# DESCRIPTION OF THE TASK
Retype the lines below exactly, leaving out the pictures.

## begin PROVIDED INFORMATION

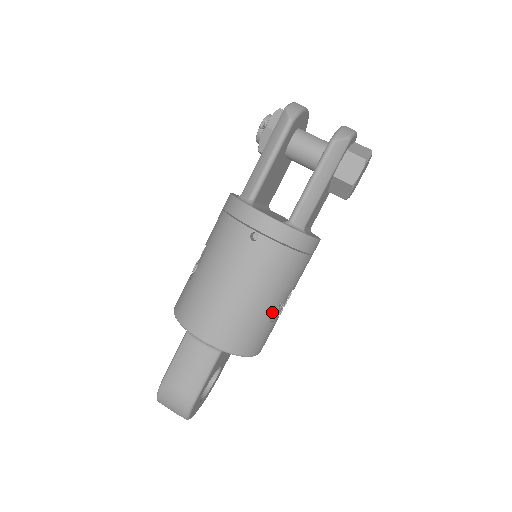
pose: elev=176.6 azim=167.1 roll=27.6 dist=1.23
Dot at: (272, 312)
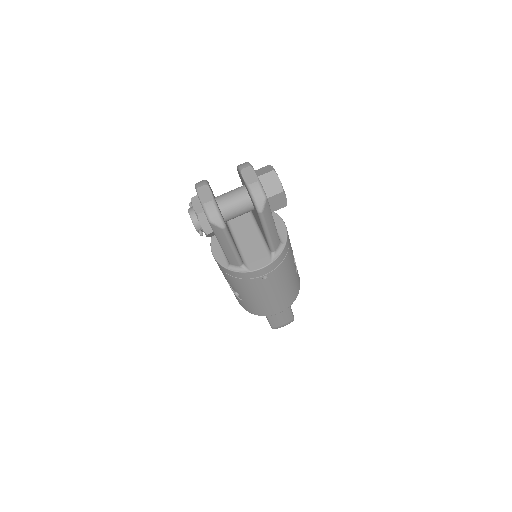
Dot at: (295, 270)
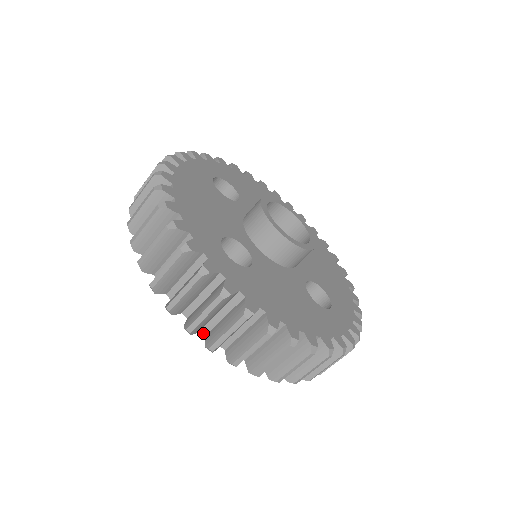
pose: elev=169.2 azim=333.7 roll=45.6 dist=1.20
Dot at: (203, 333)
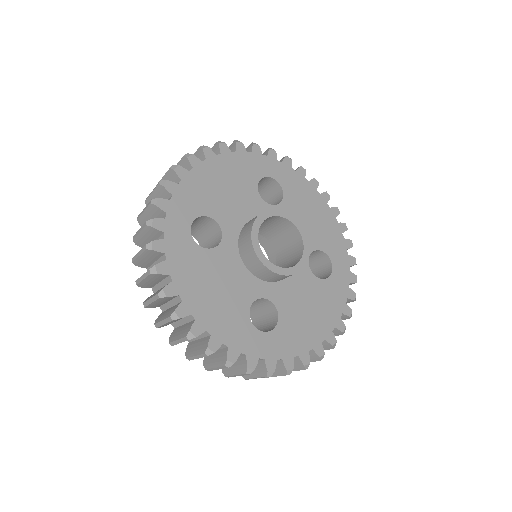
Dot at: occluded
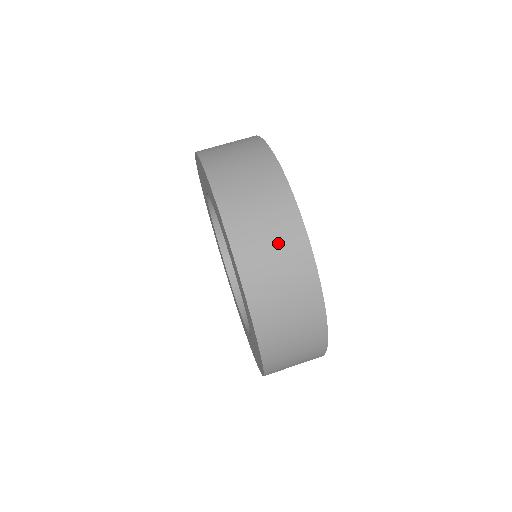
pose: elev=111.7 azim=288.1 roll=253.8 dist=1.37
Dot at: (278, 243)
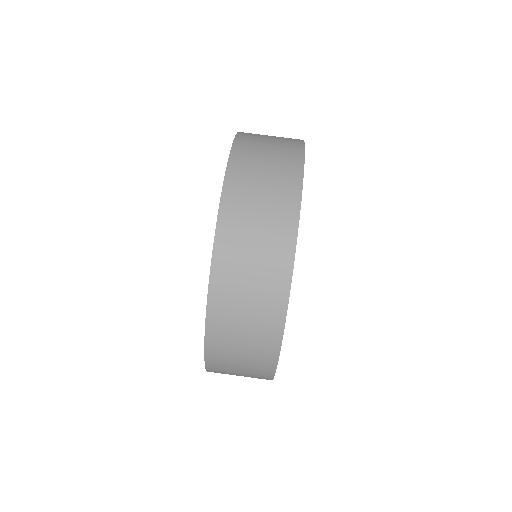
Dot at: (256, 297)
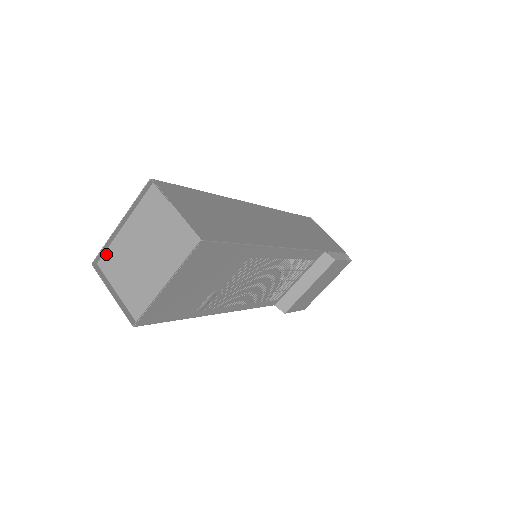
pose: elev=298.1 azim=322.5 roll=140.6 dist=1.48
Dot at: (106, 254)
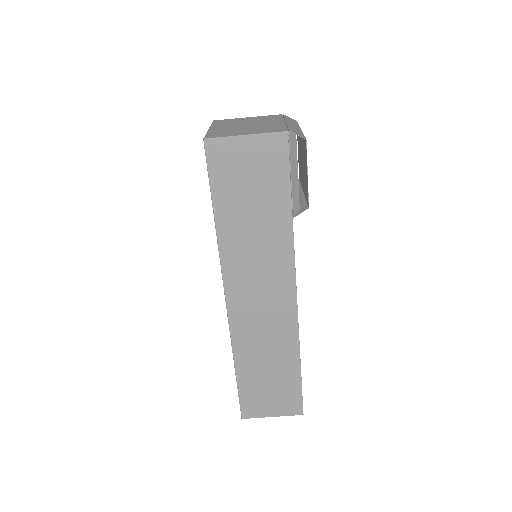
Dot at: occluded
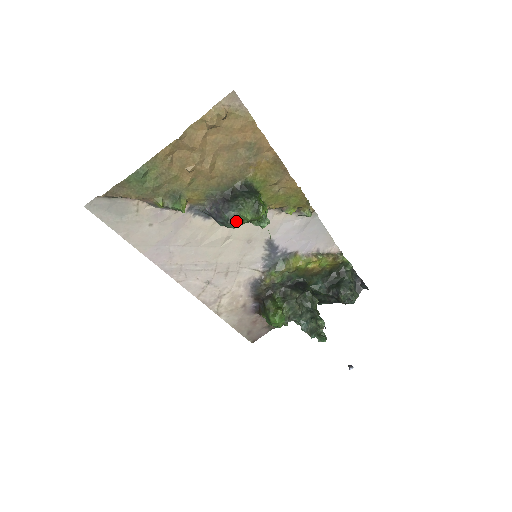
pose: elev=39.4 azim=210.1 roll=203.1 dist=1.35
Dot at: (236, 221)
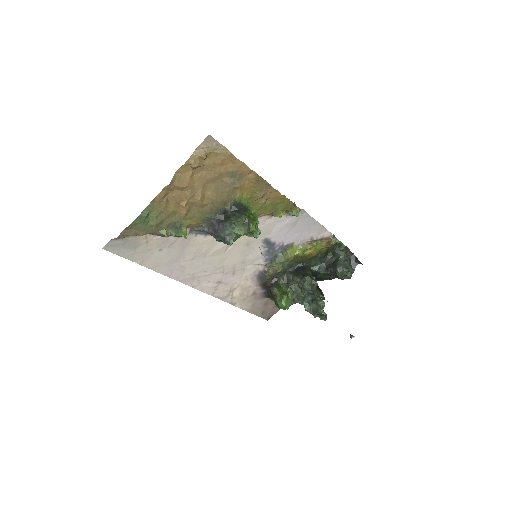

## end PROVIDED INFORMATION

# FINISHED TASK
pose: elev=176.6 azim=167.1 roll=27.6 dist=1.23
Dot at: (272, 312)
Dot at: (295, 270)
pose: elev=169.2 azim=333.7 roll=45.6 dist=1.20
Dot at: (203, 333)
Dot at: occluded
pose: elev=111.7 azim=288.1 roll=253.8 dist=1.37
Dot at: (278, 243)
Dot at: (256, 297)
pose: elev=298.1 azim=322.5 roll=140.6 dist=1.48
Dot at: (106, 254)
Dot at: occluded
pose: elev=39.4 azim=210.1 roll=203.1 dist=1.35
Dot at: (236, 221)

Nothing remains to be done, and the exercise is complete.